Kloimstein Herwig, Likar Rudolf, Kern Michael, Neuhold Josef, Cada Miroslav, Loinig Nadja, Ilias Wilfried, Freundl Brigitta, Binder Heinrich, Wolf Andreas, Dorn Christian, Mozes-Balla Eva Maria, Stein Rolf, Lappe Ivo, Sator-Katzenschlager Sabine
Department of Anaesthesiology, Intensive Care and Pain Medicine, Wilhelminenspital der Stadt Wien, Vienna, Austria.
Neuromodulation. 2014 Feb;17(2):180-7. doi: 10.1111/ner.12139. Epub 2013 Dec 9.
The goal of this study was to evaluate the long-term efficacy and safety of peripheral nerve field stimulation (PNFS) for chronic low back pain (cLBP).
In this prospective, multicenter observational study, 118 patients were admitted to 11 centers throughout Austria and Switzerland. After a screening visit, all patients underwent a trial stimulation period of at least seven days before implantation of the permanent system. Leads were placed in the subcutaneous tissues of the lower back directly in the region of greatest pain. One hundred five patients were implanted with a permanent stimulating system. Patients' evaluation of pain and functional levels were completed before implantation and one, three, and six months after implantation. Adverse events, medication usage, and coverage of the painful area and predictive value of transcutaneous electrical nerve stimulation (TENS) were monitored.
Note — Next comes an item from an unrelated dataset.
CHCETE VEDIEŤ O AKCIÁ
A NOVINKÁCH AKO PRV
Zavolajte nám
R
All pain and quality-of-life measures showed statistically significant improvement during the treatment period. These included the average pain visual analog scale, the Oswestry Disability Questionnaire, the Becks Depression Inventory, and the Short Form-12 item Health survey. Additionally, medication usage with opioids, nonsteroidal anti-inflammatory drugs, and anti-convulsants showed a highly significant reduction. Complications requiring surgical intervention were reported in 9.6% of the patients. The degree of coverage of painful areas seems to be an important criterion for efficacy of PNFS, whereas TENS is presumably no predictor.
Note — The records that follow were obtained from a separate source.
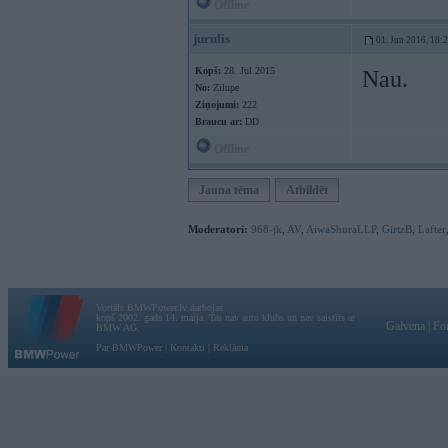
Offline
jurulis
01. Jun 2016, 18:
Kopš:
28. Jul 2015
Nau.
No:
Zilupe
Ziņojumi:
222
Braucu ar:
DD
Offline
Jauna tēma
Atbildēt
Moderatori:
968-jk
,
AV
,
AiwaShuraLLP
,
GirtzB
,
Lafter
Vortāls BMWPower.lv darbojas
kopš 2002. gada 14. maija. Tas nav auto klubs un nav saistīts ar
Galvena
|
Fo
BMW AG.
Par BMWPower
|
Kontakti
|
Reklāma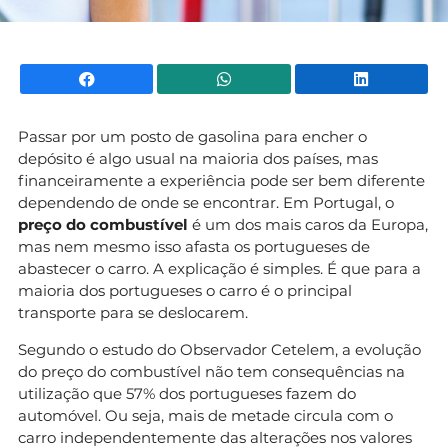
Facebook
WhatsApp
Li
Passar por um posto de gasolina para encher o
depósito é algo usual na maioria dos países, mas
financeiramente a experiência pode ser bem diferente
dependendo de onde se encontrar. Em Portugal, o
preço do combustível
é um dos mais caros da Europa,
mas nem mesmo isso afasta os portugueses de
abastecer o carro. A explicação é simples. É que para a
maioria dos portugueses o carro é o principal
transporte para se deslocarem.
Segundo o estudo do Observador Cetelem, a evolução
do preço do combustível não tem consequências na
utilização que 57% dos portugueses fazem do
automóvel. Ou seja, mais de metade circula com o
carro independentemente das alterações nos valores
This prospective, multicenter study confirms that PNFS is an effective therapy for the management of cLBP. Significant improvements in many aspects of the pain condition were measured, and complications were minimal.
本研究的目的是评估周围神经场刺激(PNFS)治疗慢性下腰痛(cLBP)的长期疗效和安全性。
在这项前瞻性、多中心观察性研究中,118名患者被纳入奥地利和瑞士的11个中心。在进行筛选访视后,所有患者在植入永久性系统前均接受了至少7天的试验刺激期。电极直接放置在腰部疼痛最严重区域的皮下组织中。105名患者植入了永久性刺激系统。在植入前以及植入后1个月、3个月和6个月完成患者对疼痛和功能水平的评估。监测不良事件、药物使用情况、疼痛区域覆盖情况以及经皮电刺激神经疗法(TENS)的预测价值。
在治疗期间,所有疼痛和生活质量指标均显示出具有统计学意义的改善。这些指标包括平均疼痛视觉模拟量表、奥斯威斯功能障碍问卷、贝克抑郁量表以及简短健康调查问卷(SF-12)。此外,阿片类药物、非甾体抗炎药和抗惊厥药的使用量显著减少。9.6%的患者报告了需要手术干预的并发症。疼痛区域的覆盖程度似乎是PNFS疗效的一个重要标准,而TENS可能不是一个预测指标。
这项前瞻性、多中心研究证实,PNFS是治疗cLBP的有效疗法。在疼痛状况的许多方面都有显著改善,且并发症极少。